EU countries push for bloc to pay for migrant 'return hubs'
Member states, including Malta, agree on a common budget for 'safe' returns and 'innovative solutions' on migration
Updated 4.10pm
The European Union could fund the creation of deportation centres outside the bloc under plans backed by member states on Tuesday, as Brussels tightens the screws on irregular migration.
EU countries are pushing for European money to go towards the financing of new measures to prevent and counter irregular migration under the 27-nation bloc's next long-term budget, which is currently being negotiated.
A text approved by EU affairs ministers during a meeting in Brussels calls for the common budget to contribute "to safe, dignified, sustainable and effective returns" and to "innovative solutions" on migration.
Malta was among EU member states to back the creation of a common budget, sources told Times of Malta.
The reference to "innovative solutions" in the text is a catch-all phrase for ideas pushed by migration hawks such as Italy and the Netherlands, including the creation of overseas centres to process asylum applications or deport people with no right to stay -- the so-called "return hubs".
The move comes as European governments have sought a tougher stance amid hardening public opinion on migration, which has fuelled far-right electoral gains across the continent.

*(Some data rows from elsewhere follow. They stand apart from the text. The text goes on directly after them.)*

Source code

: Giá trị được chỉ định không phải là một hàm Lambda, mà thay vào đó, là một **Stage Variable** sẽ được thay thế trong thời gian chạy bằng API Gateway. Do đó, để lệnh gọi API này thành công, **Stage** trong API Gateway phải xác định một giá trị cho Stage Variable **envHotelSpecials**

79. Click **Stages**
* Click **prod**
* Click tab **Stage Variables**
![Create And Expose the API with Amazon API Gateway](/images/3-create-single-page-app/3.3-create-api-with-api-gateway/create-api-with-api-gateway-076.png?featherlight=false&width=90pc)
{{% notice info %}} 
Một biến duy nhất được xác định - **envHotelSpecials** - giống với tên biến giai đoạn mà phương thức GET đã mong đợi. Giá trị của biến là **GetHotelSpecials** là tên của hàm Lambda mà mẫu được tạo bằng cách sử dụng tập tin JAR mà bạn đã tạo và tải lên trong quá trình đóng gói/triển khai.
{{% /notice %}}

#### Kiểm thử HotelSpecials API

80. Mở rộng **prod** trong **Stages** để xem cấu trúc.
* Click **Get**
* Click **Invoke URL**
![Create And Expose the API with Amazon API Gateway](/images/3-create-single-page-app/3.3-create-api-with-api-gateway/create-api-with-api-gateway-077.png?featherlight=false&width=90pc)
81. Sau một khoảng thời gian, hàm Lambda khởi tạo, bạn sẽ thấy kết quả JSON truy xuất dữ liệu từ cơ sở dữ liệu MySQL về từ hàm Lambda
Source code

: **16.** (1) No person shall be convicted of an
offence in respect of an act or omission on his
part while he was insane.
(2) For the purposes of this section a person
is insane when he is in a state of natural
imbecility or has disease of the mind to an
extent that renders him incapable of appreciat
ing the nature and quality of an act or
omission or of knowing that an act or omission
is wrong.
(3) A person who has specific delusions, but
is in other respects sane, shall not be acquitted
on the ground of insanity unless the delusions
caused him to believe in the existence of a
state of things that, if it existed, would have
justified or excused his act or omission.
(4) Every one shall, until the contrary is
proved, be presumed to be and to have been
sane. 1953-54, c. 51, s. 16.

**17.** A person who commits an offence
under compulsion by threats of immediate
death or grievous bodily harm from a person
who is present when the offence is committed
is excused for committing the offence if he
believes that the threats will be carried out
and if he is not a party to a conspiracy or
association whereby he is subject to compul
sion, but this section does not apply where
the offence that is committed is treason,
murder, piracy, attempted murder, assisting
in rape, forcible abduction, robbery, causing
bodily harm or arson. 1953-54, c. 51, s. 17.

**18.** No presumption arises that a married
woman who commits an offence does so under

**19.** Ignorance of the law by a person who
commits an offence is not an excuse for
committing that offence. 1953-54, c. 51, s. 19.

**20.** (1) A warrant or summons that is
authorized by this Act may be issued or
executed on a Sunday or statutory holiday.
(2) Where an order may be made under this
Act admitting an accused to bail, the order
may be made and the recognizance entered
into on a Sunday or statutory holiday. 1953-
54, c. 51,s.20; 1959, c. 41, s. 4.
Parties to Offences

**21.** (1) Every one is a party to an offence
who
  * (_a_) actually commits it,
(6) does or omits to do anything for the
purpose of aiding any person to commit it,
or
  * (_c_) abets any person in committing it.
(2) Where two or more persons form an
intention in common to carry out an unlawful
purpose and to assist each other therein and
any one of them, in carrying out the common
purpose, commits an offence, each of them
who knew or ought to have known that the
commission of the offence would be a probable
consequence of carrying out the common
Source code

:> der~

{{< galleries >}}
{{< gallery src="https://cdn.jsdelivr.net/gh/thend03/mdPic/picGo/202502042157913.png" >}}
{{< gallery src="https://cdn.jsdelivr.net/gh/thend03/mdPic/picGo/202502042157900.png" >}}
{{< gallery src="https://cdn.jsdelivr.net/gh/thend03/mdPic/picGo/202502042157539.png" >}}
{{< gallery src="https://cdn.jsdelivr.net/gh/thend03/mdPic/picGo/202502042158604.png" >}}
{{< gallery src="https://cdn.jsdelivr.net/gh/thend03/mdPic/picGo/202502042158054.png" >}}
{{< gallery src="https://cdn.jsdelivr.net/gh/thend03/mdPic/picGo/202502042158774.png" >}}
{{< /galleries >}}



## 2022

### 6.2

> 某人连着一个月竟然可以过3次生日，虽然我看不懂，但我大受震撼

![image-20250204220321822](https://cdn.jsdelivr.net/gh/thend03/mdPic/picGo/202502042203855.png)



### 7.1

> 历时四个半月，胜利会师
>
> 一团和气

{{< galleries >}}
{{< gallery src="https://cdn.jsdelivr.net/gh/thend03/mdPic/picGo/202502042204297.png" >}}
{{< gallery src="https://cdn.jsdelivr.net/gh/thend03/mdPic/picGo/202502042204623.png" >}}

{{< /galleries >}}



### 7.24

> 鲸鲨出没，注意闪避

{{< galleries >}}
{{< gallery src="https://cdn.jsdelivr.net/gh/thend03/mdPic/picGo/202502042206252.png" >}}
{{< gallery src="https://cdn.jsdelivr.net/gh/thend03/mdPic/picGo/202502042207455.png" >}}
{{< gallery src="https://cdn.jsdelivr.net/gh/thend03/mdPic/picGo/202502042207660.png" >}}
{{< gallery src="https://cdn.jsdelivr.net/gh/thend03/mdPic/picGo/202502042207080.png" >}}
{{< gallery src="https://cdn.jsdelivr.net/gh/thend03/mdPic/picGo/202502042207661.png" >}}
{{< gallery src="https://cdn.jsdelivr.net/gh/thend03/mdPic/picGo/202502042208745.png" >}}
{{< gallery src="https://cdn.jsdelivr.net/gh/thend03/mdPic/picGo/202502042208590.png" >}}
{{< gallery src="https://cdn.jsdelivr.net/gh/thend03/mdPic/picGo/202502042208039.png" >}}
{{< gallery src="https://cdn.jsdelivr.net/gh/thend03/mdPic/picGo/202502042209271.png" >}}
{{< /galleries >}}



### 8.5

European lawmakers are expected to give the final green light Wednesday to a tightening of migration rules that would allow for the creation of such centres.
The document approved Tuesday -- intended to guide governments in negotiations with the European Parliament -- "creates an opening" for return hubs to be run with the help of EU money down the line, a European diplomat said.
The funds would come from a money pot dedicated to cooperation programmes with non-EU countries, to which the European Commission has proposed allocating €200 billion in total.
The possibility is opposed by Spain and France.
France's Europe minister Benjamin Haddad told colleagues during the meeting Paris "regretted" the text's wording, while Spain's Fernando Sampedro Marcos said Madrid believed that "so-called return hubs... should not be funded" by Brussels.
Proponents say return hubs -- which would serve either as the final destination or as transfer centres for those expelled -- could facilitate repatriations and act as a deterrent for would-be irregular migrants.
But rights groups have criticised them as "legal black holes" that could see migrants stranded in limbo with little oversight.
Like the rest of the budget, any EU funding would have to win the backing of the European Parliament to become a reality.
A second European diplomat said that was not a given, describing the provision as a hard-right "political stunt".
Negotiations on the EU's spending plan for 2028-2034 -- which the commission proposed last year should total about two trillion euros -- are expected to last months.